*** Opening DATASET RECORDS ***

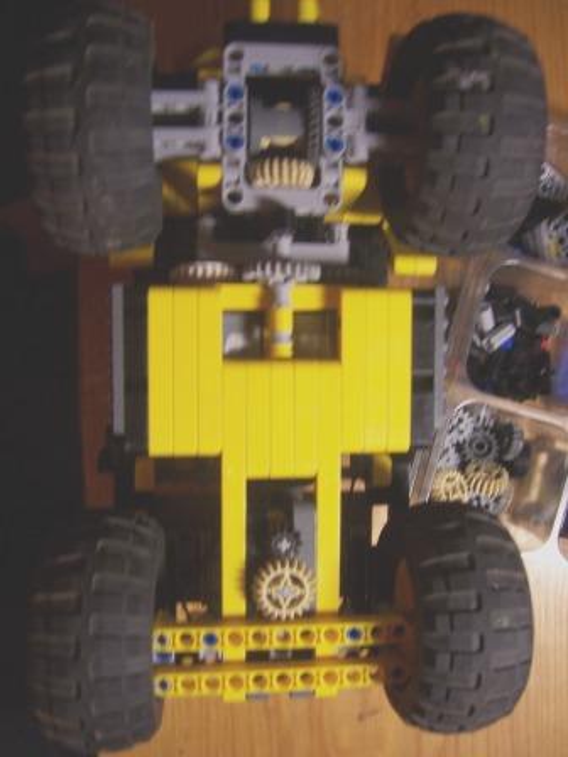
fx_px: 788
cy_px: 378
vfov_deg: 51.4
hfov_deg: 39.7
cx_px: 284
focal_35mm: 36
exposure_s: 1/15
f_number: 3
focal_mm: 6
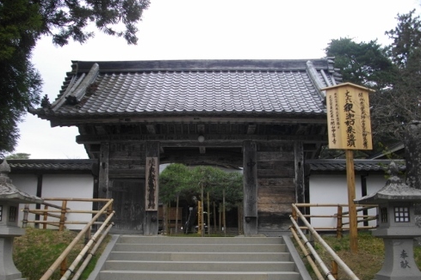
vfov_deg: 38.8
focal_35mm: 34
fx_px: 398
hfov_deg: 55.8
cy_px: 160
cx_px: 214
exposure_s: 1/200
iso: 100
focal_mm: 5.7
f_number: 2.9
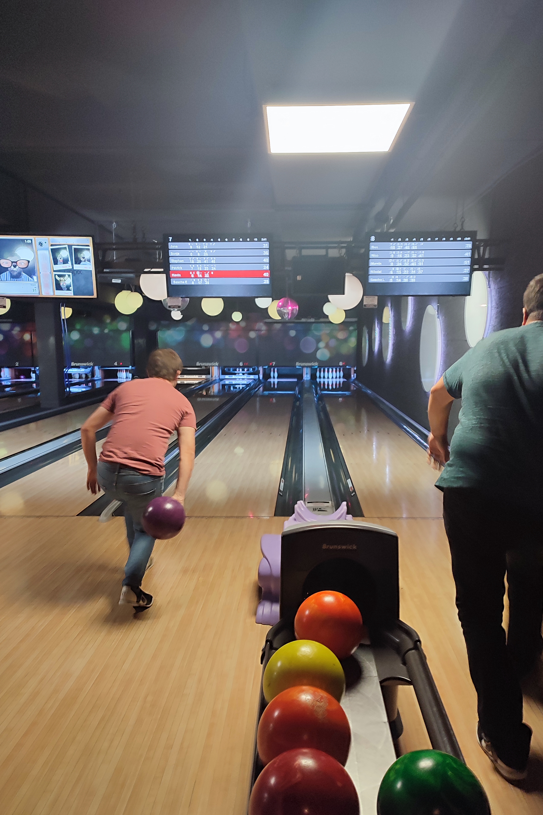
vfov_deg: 67.4
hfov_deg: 47.9
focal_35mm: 27
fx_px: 611
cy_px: 423
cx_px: 289
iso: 195
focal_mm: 6.04
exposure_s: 1/33
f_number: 1.9
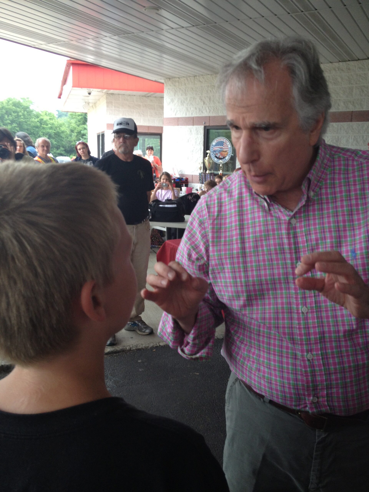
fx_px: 497
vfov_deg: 52.6
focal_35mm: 35
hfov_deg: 40.7
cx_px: 184
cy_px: 246
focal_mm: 4.28
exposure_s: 1/120
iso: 80
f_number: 2.4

*** Closing DATASET RECORDS ***

In the copy, include every entry above exactly and leave out each picture.

## [RESULT BELOW]
fx_px: 788
cy_px: 378
vfov_deg: 51.4
hfov_deg: 39.7
cx_px: 284
focal_35mm: 36
exposure_s: 1/15
f_number: 3
focal_mm: 6
vfov_deg: 38.8
focal_35mm: 34
fx_px: 398
hfov_deg: 55.8
cy_px: 160
cx_px: 214
exposure_s: 1/200
iso: 100
focal_mm: 5.7
f_number: 2.9
vfov_deg: 67.4
hfov_deg: 47.9
focal_35mm: 27
fx_px: 611
cy_px: 423
cx_px: 289
iso: 195
focal_mm: 6.04
exposure_s: 1/33
f_number: 1.9
fx_px: 497
vfov_deg: 52.6
focal_35mm: 35
hfov_deg: 40.7
cx_px: 184
cy_px: 246
focal_mm: 4.28
exposure_s: 1/120
iso: 80
f_number: 2.4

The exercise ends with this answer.